2018-2019 Speaker Series
Assistant Professor, Educational Research Methodology
A Discussion of Culturally Responsive Approaches to Evaluation
March 20th, 2019 at 10:00-11:00 am, School of Education Building Rm. 401
We live in a dynamic cultural and political time, as the social, economic and political effects of neoliberal policies and globalization, ethnic and religious conflict, and environmental devastation continue to mount. Our epoch can be defined by transmigration of people and ideas, a shifting of borders and walls, a time where maps of our cultural, political and geographic landscape are being etched and redefined on an almost daily basis. As evaluators who work in applied social science in communities, schools and organizations across the globe, we cannot avoid the turbulent and unstable reality of this era.
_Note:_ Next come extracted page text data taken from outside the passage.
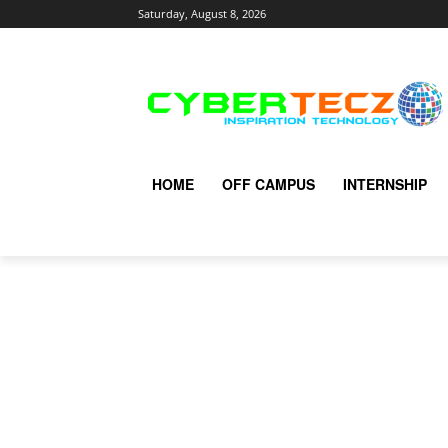
Saturday, August 8, 2026
HOME
OFF CAMPUS
INTERNSHIP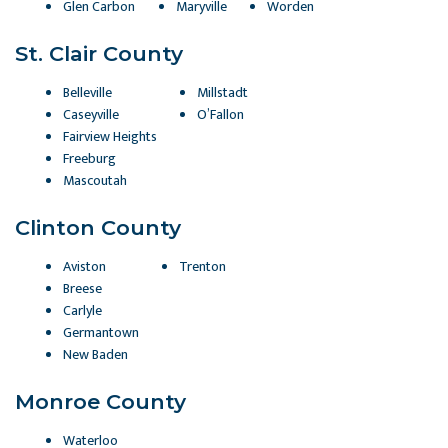
Glen Carbon
Maryville
Worden
St. Clair County
Belleville
Millstadt
Caseyville
O’Fallon
Fairview Heights
Freeburg
Mascoutah
Clinton County
Aviston
Trenton
Breese
Carlyle
Germantown
New Baden
Monroe County
Waterloo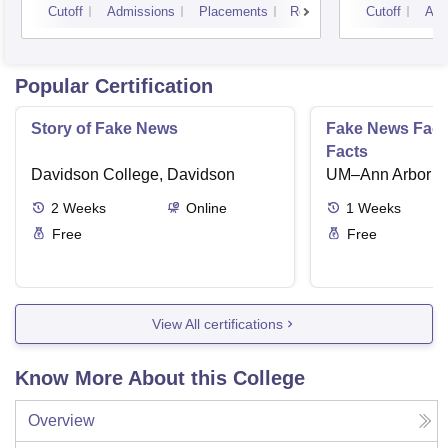
Cutoff
Admissions
Placements
Reviews
Cutoff
Adm
Popular Certification
Story of Fake News
Fake News Facts
Facts
Davidson College, Davidson
UM–Ann Arbor
2
Weeks
Online
1
Weeks
Free
Free
View All certifications
Know More About this College
Overview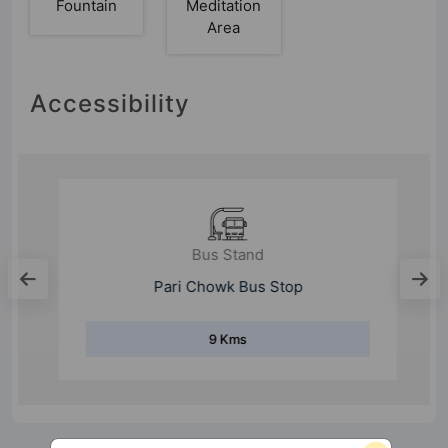
Fountain
Meditation
Area
Accessibility
Bus Stand
Pari Chowk Bus Stop
9 Kms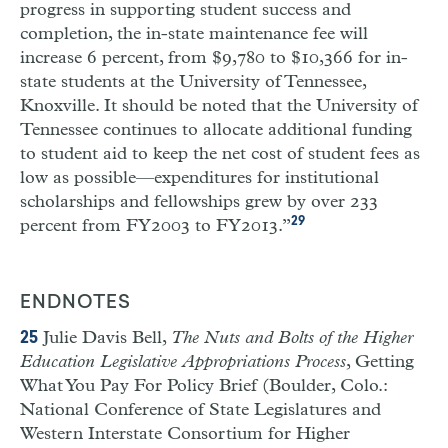
progress in supporting student success and
completion, the in-state maintenance fee will
increase 6 percent, from $9,780 to $10,366 for in-
state students at the University of Tennessee,
Knoxville. It should be noted that the University of
Tennessee continues to allocate additional funding
to student aid to keep the net cost of student fees as
low as possible—expenditures for institutional
scholarships and fellowships grew by over 233
29
percent from FY2003 to FY2013.”
ENDNOTES
Julie Davis Bell,
The Nuts and Bolts of the Higher
25
Education Legislative Appropriations Process
, Getting
What You Pay For Policy Brief (Boulder, Colo.:
National Conference of State Legislatures and
Western Interstate Consortium for Higher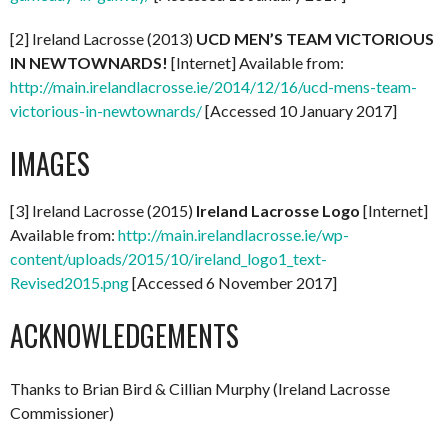
[2] Ireland Lacrosse (2013)
UCD MEN’S TEAM VICTORIOUS
IN NEWTOWNARDS!
[Internet] Available from:
http://main.irelandlacrosse.ie/2014/12/16/ucd-mens-team-
victorious-in-newtownards/
[Accessed 10 January 2017]
IMAGES
[3] Ireland Lacrosse (2015)
Ireland Lacrosse Logo
[Internet]
Available from:
http://main.irelandlacrosse.ie/wp-
content/uploads/2015/10/ireland_logo1_text-
Revised2015.png
[Accessed 6 November 2017]
ACKNOWLEDGEMENTS
Thanks to Brian Bird & Cillian Murphy (Ireland Lacrosse
Commissioner)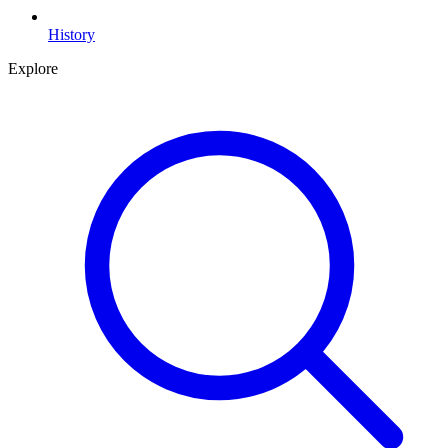
History
Explore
Implicit in our work as evaluators are numerous cultural and methodological assumptions concerning the purpose of evaluation, the role of evaluators, the values and principles of practice, the nature and limitations of the inquiry process and ongoing disputes regarding evidentiary standards. In this talk, Dr. Chouinard discusses her research on culturally responsive approaches to evaluation, and what it means to design and conduct an evaluation within this dynamic, unstable and shifting global context. The enduring question that weaves its way throughout her research is: What new methodological spaces can we create to enable a collective and ongoing pursuit of a more just and humane world for all?
Dr. Jill Chouinard’s main interests are in cross-cultural/culturally responsive approaches to research and evaluation, participatory research and evaluation, and evaluation and public policy. She has extensive experience working on evaluations at the community level in the areas of education and training, social services, health, and organizational learning and change. Much of her evaluation work has been conducted in First Nations and Inuit communities, as well as in other culturally and socially diverse community settings. She positions evaluation as a catalyst for learning, collaboration, social justice, and community change.